Feel Like Going Home is one of seven documentaries produced by Martin Scorsese on the subject of blues music. This particular episode was also directed by the auteur and focuses primarily on the roots of the genre. Narrated in part by Scorsese himself, it follows musician Corey Harris as he interviews fellow musicians and goes in search of the blues birthplace, travelling through the Mississippi Delta and eventually to West Africa from where the music was first snatched away in chains aboard slave ships.
Neither a hard hitting exposé nor critically acclaimed undercover investigation, Scorsese’s film is a sort of coffee table documentary, delighting its audience with some great stories and incredible music. It fails to go deep or uncover anything new but might help to bring the blues to a whole new audience.

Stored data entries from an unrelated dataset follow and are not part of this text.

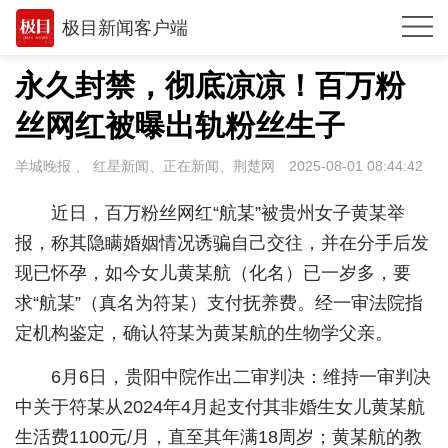
极目新闻客户端
推荐
永久封禁，彻底凉凉！百万粉
观点
丝网红被曝出轨粉丝生子
时政
羊城晚报 、 红星新闻、正在新闻、荆楚网
2025-08-01 08:44:42
湖北
近日，百万粉丝网红“航某”被贵州女子黄某举
武汉
报，称其隐瞒婚姻情况诱骗自己交往，并在分手后发
现已怀孕，如今女儿黄某航（化名）已一岁多，要
世相
求“航某”（真名为符某）支付抚养费。经一审法院指
环球
定机构鉴定，确认符某为黄某航的生物学父亲。
专题
6月6日，贵阳中院作出二审判决：维持一审判决
极客圈
中关于符某从2024年4月起支付其非婚生女儿黄某航
生活费1100元/月，直至其年满18周岁；黄某航的教
经济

The first thing that struck me about this film was its look. Scorsese has a reputation as one of the greatest film makers of his or any age and we are used to his highly polished latter work as well as his grittier, earthier beginnings but this film is unlike anything I’ve seen from Scorsese before. It feels cheap and basic, like one man and a camera, and not a great camera at that. A lot of the footage is grainy and dark and it doesn’t appear to be particularly well made in several places. Even the editing is a little slapdash. Although I tried to put this to one side, I could never quite get over it. I understand that the budget must have been low but I’d expected something a little flashier or at least more polished from Martin Scorsese.